In spite of this our gain is great. For though the very facts which we have gathered convince us that the range of our perceptions is limited to things most obvious, and little though we know of cause or purpose, our comprehension has gone far enough definitely to exclude the accidental.
But need we stop with this? Science is but a method. Whatever its material, an observation accurately made and free of compromise to bias or desire, and undeterred by consequence, is science. Exploring thought can turn upon itself, study the process of its own deductions, and search the vaguer aspirations we call ‘soul.’
Much that the mind of man conceives can be dismissed as based on instinct to survive, or moved by force of physical desire. But there are things that stir it more profoundly, and which cannot so simply be explained.
Through the recorded history of mankind, through all the races and throughout the world, a struggle to lend life nobility is evident. Not sprung from needs of physical existence, without relation to self-interest, often in opposition to the instincts of personal or racial preservation, man has developed codes and theories that prove a yearning for release from pure materialism. Call it conscience; call it search for beauty; call it the formulation of religion; whatever we may call it, it is there. And its consistency, under diverse experimental circumstance of time and background, proves it — as any scientific fact was ever proved — a natural law that governs consciousness.

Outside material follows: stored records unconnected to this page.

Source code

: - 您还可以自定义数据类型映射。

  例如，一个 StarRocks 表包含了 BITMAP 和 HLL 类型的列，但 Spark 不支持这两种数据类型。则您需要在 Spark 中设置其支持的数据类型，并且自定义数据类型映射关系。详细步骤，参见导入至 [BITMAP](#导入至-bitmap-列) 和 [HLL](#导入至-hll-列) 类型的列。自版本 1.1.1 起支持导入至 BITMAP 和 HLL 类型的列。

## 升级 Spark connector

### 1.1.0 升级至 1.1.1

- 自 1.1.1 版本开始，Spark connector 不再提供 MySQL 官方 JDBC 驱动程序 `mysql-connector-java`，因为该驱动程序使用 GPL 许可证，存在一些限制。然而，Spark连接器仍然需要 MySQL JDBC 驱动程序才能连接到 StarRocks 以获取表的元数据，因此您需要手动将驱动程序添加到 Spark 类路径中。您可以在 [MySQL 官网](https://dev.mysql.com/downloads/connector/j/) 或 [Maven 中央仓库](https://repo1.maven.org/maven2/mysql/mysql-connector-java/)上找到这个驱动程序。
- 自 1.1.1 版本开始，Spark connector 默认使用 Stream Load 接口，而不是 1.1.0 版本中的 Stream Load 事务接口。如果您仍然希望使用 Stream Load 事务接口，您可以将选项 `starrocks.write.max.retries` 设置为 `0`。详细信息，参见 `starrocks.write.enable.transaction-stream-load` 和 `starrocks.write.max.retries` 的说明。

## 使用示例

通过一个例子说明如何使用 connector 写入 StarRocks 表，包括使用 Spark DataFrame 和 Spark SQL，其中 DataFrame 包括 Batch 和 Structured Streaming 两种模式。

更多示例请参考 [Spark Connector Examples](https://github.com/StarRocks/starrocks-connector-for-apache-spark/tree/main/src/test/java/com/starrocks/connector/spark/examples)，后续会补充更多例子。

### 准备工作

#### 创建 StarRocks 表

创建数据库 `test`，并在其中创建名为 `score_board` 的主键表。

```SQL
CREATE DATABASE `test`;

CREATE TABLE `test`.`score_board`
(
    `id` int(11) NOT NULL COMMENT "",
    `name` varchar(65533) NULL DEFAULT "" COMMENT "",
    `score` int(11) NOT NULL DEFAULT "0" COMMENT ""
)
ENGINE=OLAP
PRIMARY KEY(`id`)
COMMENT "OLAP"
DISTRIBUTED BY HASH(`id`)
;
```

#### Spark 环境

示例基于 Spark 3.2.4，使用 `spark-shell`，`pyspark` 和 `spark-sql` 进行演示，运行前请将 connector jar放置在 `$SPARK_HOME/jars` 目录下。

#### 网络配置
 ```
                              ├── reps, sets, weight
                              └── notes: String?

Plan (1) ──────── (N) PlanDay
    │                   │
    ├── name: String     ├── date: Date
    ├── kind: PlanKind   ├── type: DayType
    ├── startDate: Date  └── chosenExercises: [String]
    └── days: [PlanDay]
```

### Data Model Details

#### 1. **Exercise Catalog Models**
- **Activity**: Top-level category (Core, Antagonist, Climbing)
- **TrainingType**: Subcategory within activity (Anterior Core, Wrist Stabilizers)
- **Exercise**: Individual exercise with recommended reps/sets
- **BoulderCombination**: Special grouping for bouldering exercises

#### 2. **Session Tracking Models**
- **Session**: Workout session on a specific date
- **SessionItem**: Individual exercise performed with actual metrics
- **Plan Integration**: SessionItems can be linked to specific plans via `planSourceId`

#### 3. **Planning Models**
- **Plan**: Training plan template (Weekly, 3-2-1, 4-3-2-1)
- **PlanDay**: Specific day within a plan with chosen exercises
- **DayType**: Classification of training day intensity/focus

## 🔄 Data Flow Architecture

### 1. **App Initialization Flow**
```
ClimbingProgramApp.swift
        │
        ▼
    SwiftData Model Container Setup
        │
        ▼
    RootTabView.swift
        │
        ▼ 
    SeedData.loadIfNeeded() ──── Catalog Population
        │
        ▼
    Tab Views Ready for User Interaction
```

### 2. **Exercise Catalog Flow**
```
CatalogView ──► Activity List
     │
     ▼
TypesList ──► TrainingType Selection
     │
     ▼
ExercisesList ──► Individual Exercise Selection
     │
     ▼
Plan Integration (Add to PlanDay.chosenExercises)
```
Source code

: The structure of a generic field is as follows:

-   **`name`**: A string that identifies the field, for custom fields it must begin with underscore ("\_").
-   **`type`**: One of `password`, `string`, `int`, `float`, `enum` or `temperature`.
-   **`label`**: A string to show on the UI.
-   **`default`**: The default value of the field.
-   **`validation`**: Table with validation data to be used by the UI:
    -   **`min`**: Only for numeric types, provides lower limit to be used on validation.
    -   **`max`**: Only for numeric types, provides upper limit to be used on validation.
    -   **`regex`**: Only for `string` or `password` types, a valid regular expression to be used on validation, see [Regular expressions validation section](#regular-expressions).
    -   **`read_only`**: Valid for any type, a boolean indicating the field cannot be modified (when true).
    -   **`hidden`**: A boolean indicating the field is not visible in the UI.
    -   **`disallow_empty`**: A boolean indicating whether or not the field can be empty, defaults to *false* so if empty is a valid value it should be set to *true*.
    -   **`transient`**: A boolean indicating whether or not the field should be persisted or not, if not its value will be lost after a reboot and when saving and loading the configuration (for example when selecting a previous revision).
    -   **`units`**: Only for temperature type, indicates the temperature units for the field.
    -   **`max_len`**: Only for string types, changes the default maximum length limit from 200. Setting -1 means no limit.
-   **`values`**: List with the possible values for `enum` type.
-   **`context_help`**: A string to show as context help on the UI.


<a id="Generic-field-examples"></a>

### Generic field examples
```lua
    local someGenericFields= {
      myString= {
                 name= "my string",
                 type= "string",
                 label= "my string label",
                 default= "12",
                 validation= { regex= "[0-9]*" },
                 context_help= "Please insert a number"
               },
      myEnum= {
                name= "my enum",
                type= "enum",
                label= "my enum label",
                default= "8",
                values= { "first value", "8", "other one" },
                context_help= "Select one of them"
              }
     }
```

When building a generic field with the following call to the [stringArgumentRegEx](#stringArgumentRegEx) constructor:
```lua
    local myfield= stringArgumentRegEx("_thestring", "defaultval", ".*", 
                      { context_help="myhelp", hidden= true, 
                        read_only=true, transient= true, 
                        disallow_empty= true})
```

Conceived in many varying forms. the spirit is the same. As William James has put it, ‘Stoic, Christian, Buddhist saint, their lives are indistinguishable. The theories which religion generates are variable, therefore secondary. To grasp their essence one must look to constant elements, the feeling and the conduct.’ The Greek philosophers, Confucius, Buddha, Christ — why did their precepts sweep across the earth in permanent conquest of the minds of men as no mere victory of arms could subjugate their bodies? What was the irresistible, impelling power that took the hearts of men by storm?
A leader leads because the way he points makes deep appeal to those that follow him. His teachings would be sterile did they not release a hidden force of dormant aspirations — of which there often was no consciousness until his call awakened them. It proves that, deep implanted in the mind of man, as much a part of his biology as laws of nourishment and growth, a hunger for spiritual development is rooted.
The discipline of man is self-imposed. The slave of Michael Angelo is bound with ropes. But when we look to see what binds him, we behold the knots are held by his own fingers. Christ is reborn in every little child — and that which we revere in him is but a something in ourselves which answers to his voice. His spirit, urged by some instinctive yearning, — uncomprehended, often slumbering, never completely crucified by life,—holds us erect to face the universe, helpless and wondering and soon to disappear, but conscious of the dignity of living. Voices of singing children carry it; and it pervades the tender whisperings of women who hold desired children to their hearts; rejoices with young men who smile at death for some vague aspiration; it speaks to those who know that love is giving; guides hands that seek the shoulder of a friend; and sits in empty rooms with him who grieves.
Conscience, pity, honor, sense of justice — untaught, they grow as organs of the mind.
And all this lends conviction to belief that there is some consistent, basic law which underlies the spirit of compassion, of charity and the nobilities of life by which we are impelled without volition, upward, whither no one knows, to some as yet unfathomed, surely harmonious end.
Scientific thought can go no farther. But need it?